======== Source information ========

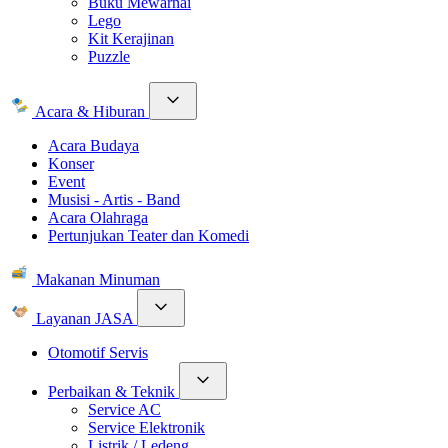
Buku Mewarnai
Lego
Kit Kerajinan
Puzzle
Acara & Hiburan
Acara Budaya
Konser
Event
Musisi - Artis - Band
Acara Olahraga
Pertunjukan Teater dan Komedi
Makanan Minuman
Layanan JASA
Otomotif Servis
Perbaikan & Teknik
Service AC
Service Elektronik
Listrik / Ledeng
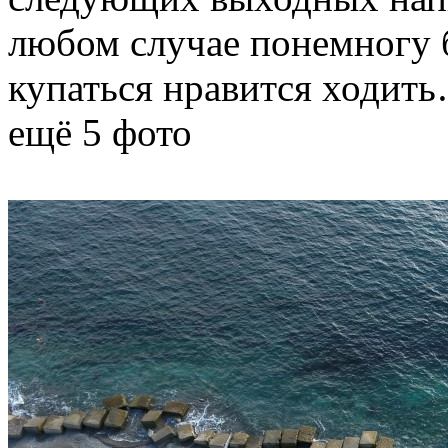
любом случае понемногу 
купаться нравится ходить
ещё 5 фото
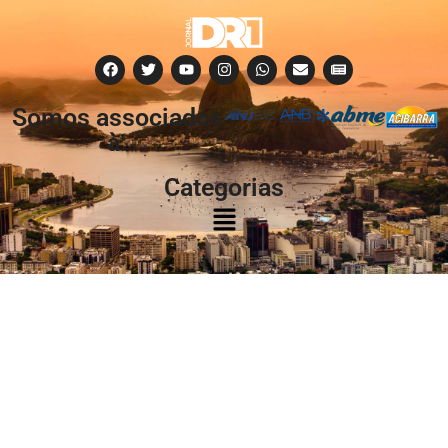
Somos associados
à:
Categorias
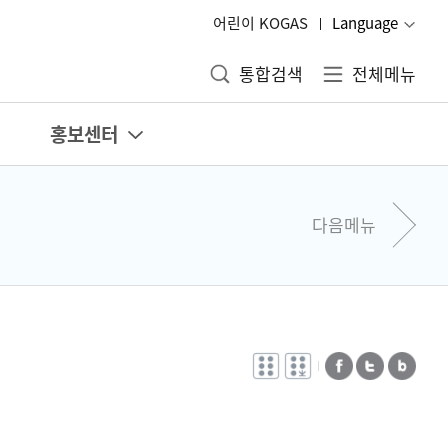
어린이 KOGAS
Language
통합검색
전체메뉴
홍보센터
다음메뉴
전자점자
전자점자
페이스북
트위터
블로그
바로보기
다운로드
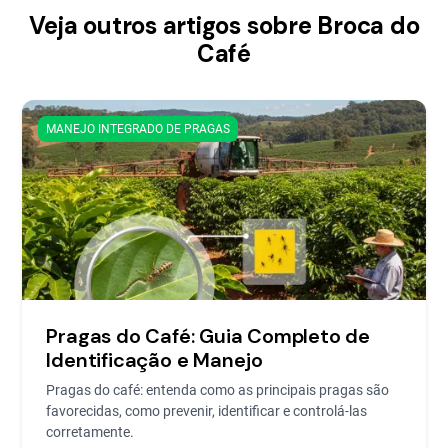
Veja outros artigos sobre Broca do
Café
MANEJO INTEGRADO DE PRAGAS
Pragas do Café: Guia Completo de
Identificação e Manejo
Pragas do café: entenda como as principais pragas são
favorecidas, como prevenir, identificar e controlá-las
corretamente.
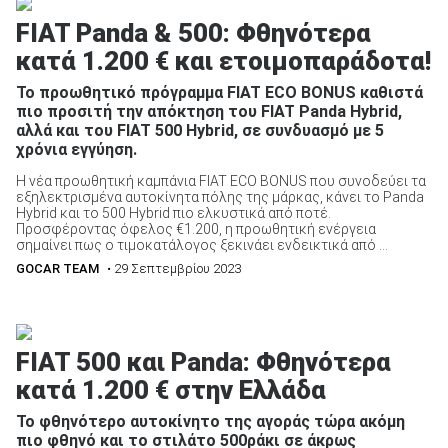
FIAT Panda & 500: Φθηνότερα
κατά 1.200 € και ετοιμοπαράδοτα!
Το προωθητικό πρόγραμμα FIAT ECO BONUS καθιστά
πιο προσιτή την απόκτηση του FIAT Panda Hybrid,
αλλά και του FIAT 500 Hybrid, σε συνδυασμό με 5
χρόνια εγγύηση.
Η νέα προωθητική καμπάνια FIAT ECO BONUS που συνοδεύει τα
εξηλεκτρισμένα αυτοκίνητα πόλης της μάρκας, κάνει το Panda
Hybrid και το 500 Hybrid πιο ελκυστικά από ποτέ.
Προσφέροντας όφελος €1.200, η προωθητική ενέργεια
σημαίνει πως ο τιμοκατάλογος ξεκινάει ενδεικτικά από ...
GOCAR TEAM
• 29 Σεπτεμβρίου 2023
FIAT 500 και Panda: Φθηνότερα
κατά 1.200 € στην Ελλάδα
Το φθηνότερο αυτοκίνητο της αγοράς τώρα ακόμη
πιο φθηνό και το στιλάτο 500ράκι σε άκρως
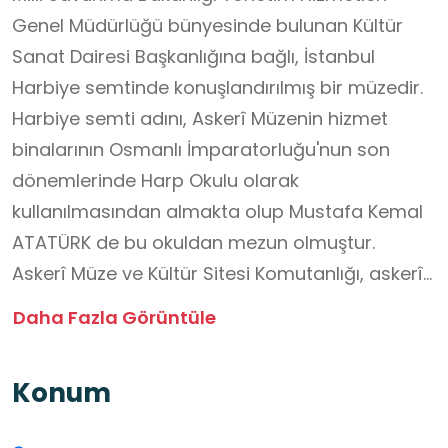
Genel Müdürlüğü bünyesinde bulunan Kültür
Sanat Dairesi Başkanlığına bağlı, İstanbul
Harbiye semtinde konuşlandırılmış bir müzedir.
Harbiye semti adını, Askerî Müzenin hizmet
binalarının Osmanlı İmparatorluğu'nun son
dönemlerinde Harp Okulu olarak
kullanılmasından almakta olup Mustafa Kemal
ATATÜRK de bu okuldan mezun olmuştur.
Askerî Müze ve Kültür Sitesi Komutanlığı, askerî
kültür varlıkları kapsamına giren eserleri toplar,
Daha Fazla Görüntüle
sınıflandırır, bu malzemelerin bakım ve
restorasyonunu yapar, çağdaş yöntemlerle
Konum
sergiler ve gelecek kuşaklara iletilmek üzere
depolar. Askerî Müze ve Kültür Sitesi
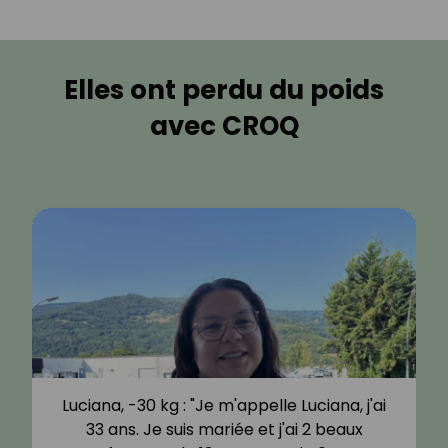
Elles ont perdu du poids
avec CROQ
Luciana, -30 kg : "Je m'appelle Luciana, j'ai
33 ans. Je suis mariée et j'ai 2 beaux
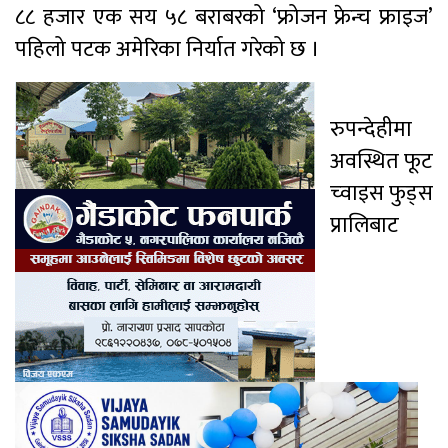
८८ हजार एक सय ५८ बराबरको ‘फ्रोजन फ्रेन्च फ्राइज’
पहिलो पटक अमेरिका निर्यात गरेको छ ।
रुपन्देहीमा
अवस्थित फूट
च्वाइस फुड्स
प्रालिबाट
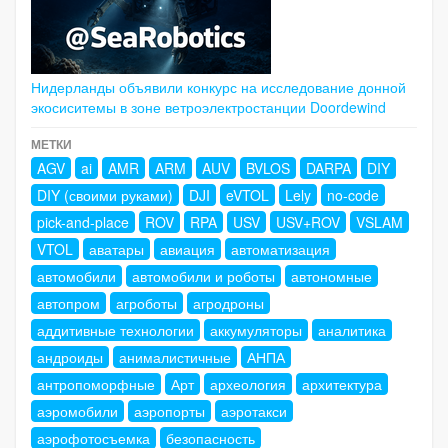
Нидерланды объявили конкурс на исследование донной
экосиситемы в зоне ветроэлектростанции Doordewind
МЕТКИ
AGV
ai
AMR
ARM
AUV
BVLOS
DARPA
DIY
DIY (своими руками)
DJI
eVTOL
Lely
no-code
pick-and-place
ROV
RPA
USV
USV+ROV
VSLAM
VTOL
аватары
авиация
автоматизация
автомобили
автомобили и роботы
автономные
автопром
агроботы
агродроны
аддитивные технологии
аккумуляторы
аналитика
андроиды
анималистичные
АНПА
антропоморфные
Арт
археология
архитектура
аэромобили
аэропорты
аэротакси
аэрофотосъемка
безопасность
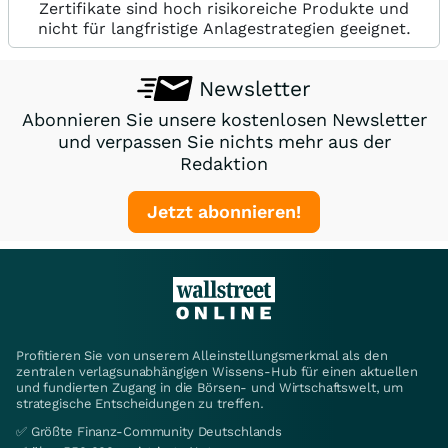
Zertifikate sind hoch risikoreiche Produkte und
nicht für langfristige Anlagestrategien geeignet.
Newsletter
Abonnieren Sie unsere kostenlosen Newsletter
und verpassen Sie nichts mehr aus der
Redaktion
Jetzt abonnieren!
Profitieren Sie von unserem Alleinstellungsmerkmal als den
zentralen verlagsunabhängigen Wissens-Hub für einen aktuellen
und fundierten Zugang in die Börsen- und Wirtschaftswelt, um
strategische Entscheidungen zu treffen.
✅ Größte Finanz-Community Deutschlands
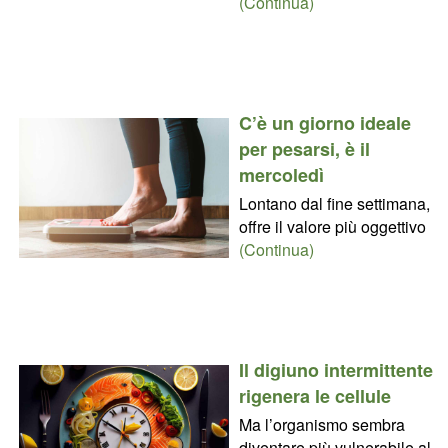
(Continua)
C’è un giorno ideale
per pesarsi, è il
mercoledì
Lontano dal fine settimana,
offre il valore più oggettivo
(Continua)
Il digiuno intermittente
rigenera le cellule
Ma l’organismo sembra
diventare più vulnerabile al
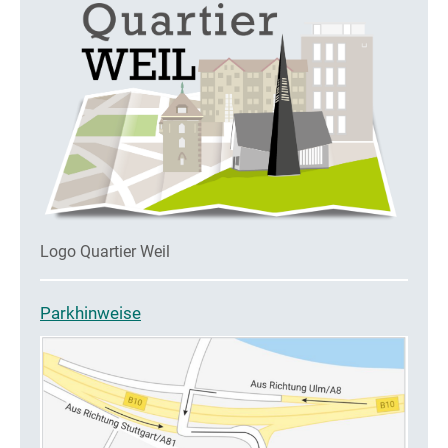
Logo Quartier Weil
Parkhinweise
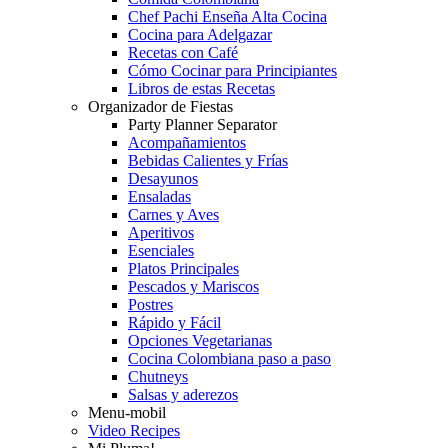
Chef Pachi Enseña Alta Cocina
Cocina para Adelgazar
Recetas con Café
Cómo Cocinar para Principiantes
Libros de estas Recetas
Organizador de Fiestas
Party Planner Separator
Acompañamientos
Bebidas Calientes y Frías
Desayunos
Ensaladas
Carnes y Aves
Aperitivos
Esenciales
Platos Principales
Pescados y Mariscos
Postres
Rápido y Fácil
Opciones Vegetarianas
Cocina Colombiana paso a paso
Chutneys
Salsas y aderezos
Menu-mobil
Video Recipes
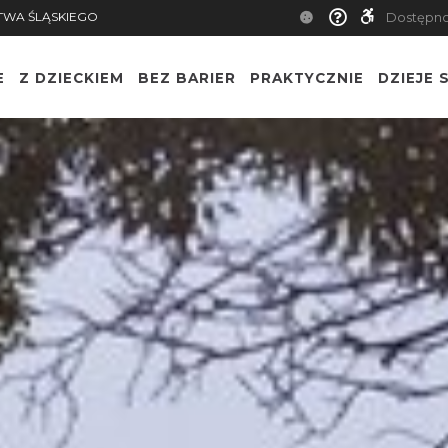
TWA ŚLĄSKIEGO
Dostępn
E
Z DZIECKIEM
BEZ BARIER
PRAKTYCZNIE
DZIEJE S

========

**Required work:** Output exactly the lines of the listing above that start with the one holding "аэрофотосъемка" and go on through the one holding "Ma l’organismo sembra"; leave the pictures out.

**Exercise output:**
аэрофотосъемка
безопасность
Zertifikate sind hoch risikoreiche Produkte und
nicht für langfristige Anlagestrategien geeignet.
Newsletter
Abonnieren Sie unsere kostenlosen Newsletter
und verpassen Sie nichts mehr aus der
Redaktion
Jetzt abonnieren!
Profitieren Sie von unserem Alleinstellungsmerkmal als den
zentralen verlagsunabhängigen Wissens-Hub für einen aktuellen
und fundierten Zugang in die Börsen- und Wirtschaftswelt, um
strategische Entscheidungen zu treffen.
✅ Größte Finanz-Community Deutschlands
(Continua)
C’è un giorno ideale
per pesarsi, è il
mercoledì
Lontano dal fine settimana,
offre il valore più oggettivo
(Continua)
Il digiuno intermittente
rigenera le cellule
Ma l’organismo sembra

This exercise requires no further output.